Just inside the 100km to go marker, on Berg-ten-Houte, pre-race favourite Mathieu van der Poel sent a statement of intent to his rivals, attacking and opening up a small gap alongside Maxim Van Gils (Red Bull-Bora-hansgrohe), while behind them the peloton split in two. Van der Poel and Van Gils made good progress, quickly taking a minute out of the leading group while panic reigned in the peloton behind. The UAE Team Emirates-XRG team of defending champion, Tim Wellens took up the chase, trying to get the two attackers back before they reached the circuit.
They didn’t quite succeed, but no peloton survives contact with the Muur, and Wellens caught Van der Poel as the gradient ramped up and the cobbles became more vicious, the bunch splitting.
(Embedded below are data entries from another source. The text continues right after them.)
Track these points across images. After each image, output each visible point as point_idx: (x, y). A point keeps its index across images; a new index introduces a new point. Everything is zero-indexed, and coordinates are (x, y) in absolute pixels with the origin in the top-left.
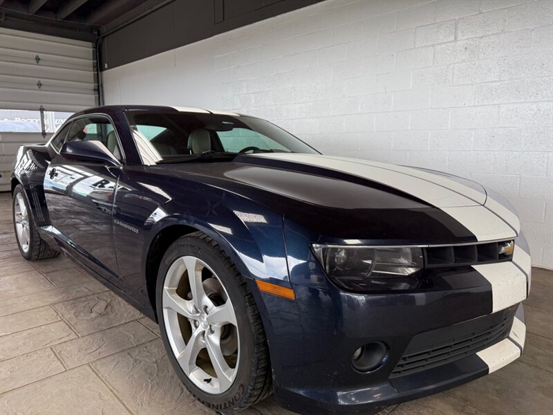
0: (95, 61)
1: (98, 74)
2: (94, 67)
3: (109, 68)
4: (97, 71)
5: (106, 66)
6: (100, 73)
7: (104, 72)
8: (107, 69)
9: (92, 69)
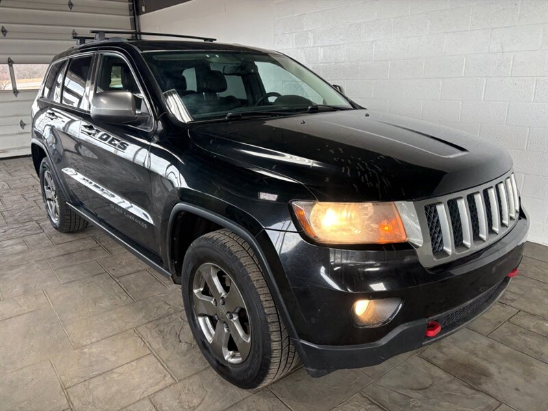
0: (132, 3)
1: (135, 18)
2: (130, 10)
3: (147, 12)
4: (134, 15)
5: (143, 9)
6: (136, 16)
7: (142, 17)
8: (144, 13)
9: (128, 13)
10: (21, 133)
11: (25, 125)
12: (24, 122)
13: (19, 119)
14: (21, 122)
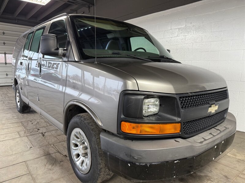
10: (6, 78)
11: (8, 75)
12: (8, 74)
13: (6, 73)
14: (7, 74)
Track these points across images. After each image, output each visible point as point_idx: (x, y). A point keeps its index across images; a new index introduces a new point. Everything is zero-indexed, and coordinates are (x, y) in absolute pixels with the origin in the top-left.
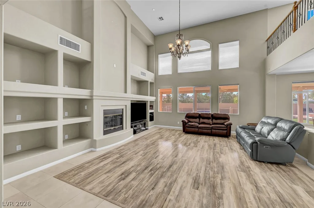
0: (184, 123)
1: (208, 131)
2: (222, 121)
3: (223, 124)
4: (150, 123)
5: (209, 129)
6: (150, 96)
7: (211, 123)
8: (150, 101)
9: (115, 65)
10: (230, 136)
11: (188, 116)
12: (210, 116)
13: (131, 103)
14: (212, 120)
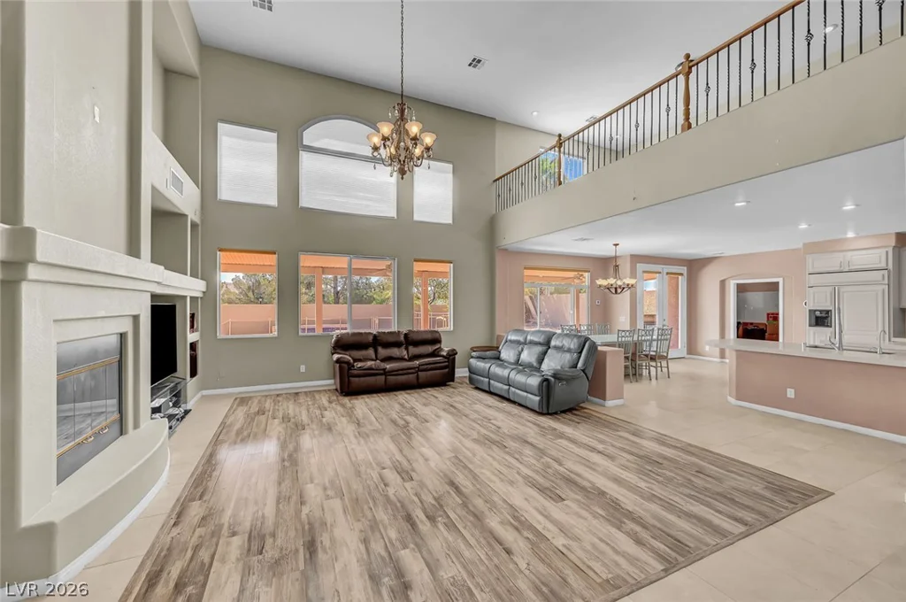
0: (343, 365)
1: (411, 376)
2: (430, 349)
3: (433, 354)
4: (191, 384)
5: (413, 371)
6: (191, 276)
7: (406, 357)
8: (191, 297)
9: (96, 108)
10: (453, 380)
11: (342, 345)
12: (402, 338)
13: (152, 306)
14: (407, 349)
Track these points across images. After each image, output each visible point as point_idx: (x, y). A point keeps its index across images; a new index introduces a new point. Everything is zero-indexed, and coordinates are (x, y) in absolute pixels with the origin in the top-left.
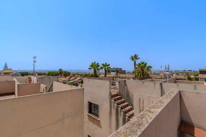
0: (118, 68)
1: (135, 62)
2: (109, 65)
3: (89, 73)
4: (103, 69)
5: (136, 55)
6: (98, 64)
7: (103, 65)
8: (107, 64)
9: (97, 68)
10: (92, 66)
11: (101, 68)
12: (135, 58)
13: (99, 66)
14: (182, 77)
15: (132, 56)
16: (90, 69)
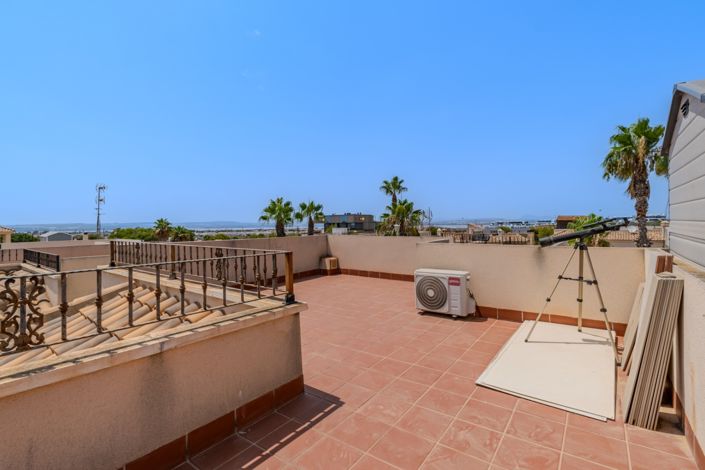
0: (360, 216)
1: (394, 199)
2: (319, 207)
3: (262, 233)
4: (306, 220)
5: (396, 179)
6: (288, 204)
7: (303, 207)
8: (316, 205)
9: (286, 216)
10: (271, 210)
11: (299, 216)
12: (394, 186)
13: (291, 210)
14: (517, 237)
15: (386, 182)
16: (264, 218)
A few kilometres later, at the top of the first ascent of the Bosberg, the leaders’ advantage was only 40 seconds on a group including Wellens, Van der Poel, Thibaut Nys (Lidl-Trek), Matej Mohorič (Bahrain Victorious and Arnaud de Lie (Lotto) though a reduced peloton was hot on their heels.
Just inside the final 50km, and well before the leading group reached Geraardsbergen for the second time, the chasing group reached the breakaway, forming a group of 22, with the peloton chasing hard only 30 seconds back.
Only 20 of them reached the finish line in the front group, and of them, only Van der Poel and De Lie survived Wellens’ brutal attack, a carbon copy move of last year’s. Equally, De Lie and Wellens were unable to live with Van der Poel’s move on the Bosberg, they soon came back, resisting the attentions of the four-man chasing group.